This document contains questions and answers to assist the NCAA membership in its understanding of Proposal No. 2014-2 (Division I governance structure).

Question No. 1: When autonomy legislation is adopted, will the previous legislation continue to be published for institutions in conferences other than the five conferences that choose not to apply the autonomy legislation?

Answer: If the autonomy legislation is more restrictive than the previous legislation, then the previous legislation will continue to be published. If the autonomy legislation is more permissive than the previous legislation, then the previous legislation will no longer be published. In those situations, institutions in conferences other than the five conferences can decide, subject to conference discretion, what standard to apply.

Question No. 2: Are conferences, other than the five autonomy conferences, required to take any specific action (e.g., conference rule, policy, etc.) to enable a conference institution to have the discretion to decide whether to apply autonomy legislation?

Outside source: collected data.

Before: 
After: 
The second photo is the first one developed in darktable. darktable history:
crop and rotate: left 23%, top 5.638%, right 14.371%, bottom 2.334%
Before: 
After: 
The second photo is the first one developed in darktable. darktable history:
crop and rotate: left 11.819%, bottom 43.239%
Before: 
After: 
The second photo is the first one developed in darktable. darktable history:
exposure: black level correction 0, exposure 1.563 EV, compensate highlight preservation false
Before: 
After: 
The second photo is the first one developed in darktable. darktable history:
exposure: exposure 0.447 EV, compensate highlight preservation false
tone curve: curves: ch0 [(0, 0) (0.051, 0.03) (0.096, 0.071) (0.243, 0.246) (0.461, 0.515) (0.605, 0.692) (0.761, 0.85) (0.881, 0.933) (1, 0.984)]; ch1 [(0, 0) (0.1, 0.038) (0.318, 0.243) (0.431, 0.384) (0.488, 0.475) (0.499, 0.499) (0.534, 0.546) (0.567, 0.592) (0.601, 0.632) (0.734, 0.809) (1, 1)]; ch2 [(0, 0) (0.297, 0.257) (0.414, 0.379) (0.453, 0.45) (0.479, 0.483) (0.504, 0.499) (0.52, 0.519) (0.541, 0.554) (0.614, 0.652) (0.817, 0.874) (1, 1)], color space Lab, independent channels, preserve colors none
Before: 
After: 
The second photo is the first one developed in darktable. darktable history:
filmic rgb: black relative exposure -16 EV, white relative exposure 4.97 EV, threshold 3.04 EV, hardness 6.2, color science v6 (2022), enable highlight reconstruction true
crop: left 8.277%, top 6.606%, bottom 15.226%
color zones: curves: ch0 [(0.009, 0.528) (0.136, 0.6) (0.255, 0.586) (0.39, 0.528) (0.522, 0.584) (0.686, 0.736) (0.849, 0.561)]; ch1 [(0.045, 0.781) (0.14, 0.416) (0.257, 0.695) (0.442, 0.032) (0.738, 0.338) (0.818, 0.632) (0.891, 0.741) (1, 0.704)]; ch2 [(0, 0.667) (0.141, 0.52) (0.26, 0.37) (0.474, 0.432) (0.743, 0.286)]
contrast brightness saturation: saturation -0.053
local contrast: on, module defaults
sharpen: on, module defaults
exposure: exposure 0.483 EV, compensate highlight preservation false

Answer: Conferences have the discretion to determine conference and/or institutional positions on applying autonomy legislation.

Question No. 3: Are institutions in conferences other than the five autonomy conferences required to take any specific action (e.g., have a statement on file with the president’s office, director of athletics’ office, faculty athletics representative’s office, etc.; provide notice to the conference office; provide notice to the national office; etc.) to indicate whether the institution is applying autonomy legislation?

Answer: Subject to conference discretion, institutions in conferences other than the five autonomy conferences have the discretion to determine whether they will apply autonomy legislation.

Question No. 4: In conferences other than the five autonomy conferences, may an institution choose to apply the autonomy legislation on a sport-by-sport, team-by-team and/or student-athlete by student-athlete basis?

Answer: Yes. Subject to conference discretion, institutions in conferences other than the five autonomy conferences can choose to apply the autonomy legislation on a sport-by-sport, team-by-team and/or student-athlete by student-athlete basis.